What you are asked to do:
Find the lines of the material below that include the string "המרחק", then copy each one.

Supplied data:
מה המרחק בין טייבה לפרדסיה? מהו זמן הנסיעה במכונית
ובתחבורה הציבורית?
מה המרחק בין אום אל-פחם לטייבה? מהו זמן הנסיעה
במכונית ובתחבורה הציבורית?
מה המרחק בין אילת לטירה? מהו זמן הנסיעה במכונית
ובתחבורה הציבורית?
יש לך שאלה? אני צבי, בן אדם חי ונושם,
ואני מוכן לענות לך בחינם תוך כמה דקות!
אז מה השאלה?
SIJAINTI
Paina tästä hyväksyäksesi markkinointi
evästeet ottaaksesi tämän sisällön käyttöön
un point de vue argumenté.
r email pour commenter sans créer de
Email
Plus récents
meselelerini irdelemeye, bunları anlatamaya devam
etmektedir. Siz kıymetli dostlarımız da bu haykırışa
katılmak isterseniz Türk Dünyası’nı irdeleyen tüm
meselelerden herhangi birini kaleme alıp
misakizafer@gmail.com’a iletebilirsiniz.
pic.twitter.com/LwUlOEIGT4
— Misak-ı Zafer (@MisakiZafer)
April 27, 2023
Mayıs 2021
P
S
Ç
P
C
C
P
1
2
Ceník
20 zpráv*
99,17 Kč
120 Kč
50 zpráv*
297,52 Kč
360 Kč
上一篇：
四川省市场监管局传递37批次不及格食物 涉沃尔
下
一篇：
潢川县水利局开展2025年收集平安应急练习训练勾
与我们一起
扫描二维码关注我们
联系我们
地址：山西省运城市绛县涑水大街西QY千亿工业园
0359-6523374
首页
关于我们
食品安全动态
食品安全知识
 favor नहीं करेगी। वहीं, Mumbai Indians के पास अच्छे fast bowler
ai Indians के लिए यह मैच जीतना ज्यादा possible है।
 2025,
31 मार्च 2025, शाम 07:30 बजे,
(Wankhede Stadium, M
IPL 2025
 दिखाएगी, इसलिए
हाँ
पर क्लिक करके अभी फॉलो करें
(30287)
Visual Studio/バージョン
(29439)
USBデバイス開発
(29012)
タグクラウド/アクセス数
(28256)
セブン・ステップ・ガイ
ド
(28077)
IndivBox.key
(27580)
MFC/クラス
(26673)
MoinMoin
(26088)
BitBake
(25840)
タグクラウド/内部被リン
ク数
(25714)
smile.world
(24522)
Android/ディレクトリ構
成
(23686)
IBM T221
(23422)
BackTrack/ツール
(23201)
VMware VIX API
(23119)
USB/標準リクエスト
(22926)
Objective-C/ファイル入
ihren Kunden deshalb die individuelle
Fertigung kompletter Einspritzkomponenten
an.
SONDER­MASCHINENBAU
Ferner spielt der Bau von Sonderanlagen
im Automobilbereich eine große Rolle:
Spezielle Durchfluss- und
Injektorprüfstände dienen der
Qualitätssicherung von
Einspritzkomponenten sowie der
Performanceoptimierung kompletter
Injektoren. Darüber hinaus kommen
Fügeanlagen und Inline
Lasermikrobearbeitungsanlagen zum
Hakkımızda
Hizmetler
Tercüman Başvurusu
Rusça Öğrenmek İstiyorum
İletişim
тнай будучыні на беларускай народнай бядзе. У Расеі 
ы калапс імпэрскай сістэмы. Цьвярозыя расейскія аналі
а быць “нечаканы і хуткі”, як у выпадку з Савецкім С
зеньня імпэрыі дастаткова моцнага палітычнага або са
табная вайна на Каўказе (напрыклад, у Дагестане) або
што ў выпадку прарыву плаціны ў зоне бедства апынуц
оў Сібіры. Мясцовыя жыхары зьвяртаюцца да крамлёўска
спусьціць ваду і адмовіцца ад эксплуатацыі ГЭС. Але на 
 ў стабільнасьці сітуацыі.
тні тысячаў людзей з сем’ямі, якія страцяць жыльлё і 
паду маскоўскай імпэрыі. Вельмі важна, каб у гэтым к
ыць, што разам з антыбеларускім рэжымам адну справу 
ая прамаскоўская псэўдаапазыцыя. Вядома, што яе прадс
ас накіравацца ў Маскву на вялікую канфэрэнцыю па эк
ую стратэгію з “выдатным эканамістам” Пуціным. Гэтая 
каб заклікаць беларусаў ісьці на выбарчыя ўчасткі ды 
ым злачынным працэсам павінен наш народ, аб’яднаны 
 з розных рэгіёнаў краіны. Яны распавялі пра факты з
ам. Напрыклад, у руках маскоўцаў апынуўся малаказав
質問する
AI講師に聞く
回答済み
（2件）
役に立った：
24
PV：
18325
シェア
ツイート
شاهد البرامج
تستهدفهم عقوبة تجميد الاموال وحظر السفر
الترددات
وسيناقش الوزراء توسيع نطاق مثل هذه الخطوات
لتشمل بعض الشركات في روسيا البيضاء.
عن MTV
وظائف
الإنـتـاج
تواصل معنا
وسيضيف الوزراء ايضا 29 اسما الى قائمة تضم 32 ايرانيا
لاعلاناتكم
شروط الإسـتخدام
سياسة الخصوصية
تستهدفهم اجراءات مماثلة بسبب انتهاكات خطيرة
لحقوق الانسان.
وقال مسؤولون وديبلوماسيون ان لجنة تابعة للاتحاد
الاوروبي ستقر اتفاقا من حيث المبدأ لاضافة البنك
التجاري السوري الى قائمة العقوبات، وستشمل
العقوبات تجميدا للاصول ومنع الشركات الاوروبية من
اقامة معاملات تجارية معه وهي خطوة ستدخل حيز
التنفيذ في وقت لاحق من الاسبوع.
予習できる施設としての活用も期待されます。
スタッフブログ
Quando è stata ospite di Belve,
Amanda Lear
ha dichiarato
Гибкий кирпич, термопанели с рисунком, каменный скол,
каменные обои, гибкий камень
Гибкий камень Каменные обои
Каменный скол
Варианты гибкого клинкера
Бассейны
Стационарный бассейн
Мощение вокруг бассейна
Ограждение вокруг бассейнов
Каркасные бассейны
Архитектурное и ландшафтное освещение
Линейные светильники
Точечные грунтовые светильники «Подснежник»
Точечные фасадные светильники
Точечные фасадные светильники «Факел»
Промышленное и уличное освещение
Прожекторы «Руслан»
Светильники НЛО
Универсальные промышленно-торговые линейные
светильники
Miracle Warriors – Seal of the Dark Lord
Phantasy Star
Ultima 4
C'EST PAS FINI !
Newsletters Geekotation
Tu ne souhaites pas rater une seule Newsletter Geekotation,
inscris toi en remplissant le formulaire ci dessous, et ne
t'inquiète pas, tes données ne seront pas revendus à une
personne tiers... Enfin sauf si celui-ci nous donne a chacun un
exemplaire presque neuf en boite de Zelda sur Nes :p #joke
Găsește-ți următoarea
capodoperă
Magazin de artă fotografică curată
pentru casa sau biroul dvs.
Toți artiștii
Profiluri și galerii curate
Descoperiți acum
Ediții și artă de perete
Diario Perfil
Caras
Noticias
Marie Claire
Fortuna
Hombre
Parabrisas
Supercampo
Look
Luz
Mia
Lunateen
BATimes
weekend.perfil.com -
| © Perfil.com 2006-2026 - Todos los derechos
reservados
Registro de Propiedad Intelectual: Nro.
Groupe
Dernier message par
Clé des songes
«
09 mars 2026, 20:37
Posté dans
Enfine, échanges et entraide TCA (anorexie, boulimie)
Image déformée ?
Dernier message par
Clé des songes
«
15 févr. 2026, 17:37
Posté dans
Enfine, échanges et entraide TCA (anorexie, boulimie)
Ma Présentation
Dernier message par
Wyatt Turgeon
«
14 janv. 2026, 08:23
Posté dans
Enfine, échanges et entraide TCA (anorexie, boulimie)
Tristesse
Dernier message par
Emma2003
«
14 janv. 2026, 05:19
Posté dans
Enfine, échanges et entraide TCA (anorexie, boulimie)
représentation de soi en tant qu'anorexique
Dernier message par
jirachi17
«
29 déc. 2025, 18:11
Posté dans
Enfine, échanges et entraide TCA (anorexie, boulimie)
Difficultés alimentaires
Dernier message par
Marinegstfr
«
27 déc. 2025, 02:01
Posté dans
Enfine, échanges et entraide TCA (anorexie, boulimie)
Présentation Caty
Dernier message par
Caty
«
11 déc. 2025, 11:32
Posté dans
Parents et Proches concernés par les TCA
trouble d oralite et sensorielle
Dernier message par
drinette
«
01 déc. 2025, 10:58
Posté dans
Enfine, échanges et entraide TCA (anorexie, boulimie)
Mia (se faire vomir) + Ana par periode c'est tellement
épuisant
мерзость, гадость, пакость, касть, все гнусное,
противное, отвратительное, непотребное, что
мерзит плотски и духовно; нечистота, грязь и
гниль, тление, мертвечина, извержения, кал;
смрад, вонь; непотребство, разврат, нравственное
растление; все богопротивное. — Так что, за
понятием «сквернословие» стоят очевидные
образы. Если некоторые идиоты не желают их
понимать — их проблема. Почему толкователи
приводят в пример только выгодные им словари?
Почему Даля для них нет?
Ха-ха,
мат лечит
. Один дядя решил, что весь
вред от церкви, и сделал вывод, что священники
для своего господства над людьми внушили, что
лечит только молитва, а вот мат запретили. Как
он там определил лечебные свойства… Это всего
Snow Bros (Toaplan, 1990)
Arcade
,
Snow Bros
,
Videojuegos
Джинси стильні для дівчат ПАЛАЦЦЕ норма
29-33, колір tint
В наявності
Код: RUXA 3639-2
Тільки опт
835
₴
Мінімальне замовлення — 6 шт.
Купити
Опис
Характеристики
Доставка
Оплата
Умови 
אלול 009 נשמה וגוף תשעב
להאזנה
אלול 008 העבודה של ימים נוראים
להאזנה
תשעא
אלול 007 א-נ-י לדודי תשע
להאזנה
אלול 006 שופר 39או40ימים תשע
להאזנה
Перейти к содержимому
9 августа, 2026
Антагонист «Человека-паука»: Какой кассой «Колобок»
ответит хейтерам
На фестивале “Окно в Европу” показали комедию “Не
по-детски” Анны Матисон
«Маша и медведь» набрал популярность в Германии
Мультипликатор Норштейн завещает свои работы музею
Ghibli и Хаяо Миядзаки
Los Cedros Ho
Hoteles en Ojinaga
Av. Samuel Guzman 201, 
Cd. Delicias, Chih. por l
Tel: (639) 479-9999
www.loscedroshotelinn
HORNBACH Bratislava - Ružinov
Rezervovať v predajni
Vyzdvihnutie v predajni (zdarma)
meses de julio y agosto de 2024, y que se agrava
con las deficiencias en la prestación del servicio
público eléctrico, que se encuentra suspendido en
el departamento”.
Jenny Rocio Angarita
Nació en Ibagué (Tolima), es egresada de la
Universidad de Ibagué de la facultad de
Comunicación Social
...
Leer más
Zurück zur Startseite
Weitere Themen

Result of this exercise:
מה המרחק בין טייבה לפרדסיה? מהו זמן הנסיעה במכונית
מה המרחק בין אום אל-פחם לטייבה? מהו זמן הנסיעה
מה המרחק בין אילת לטירה? מהו זמן הנסיעה במכונית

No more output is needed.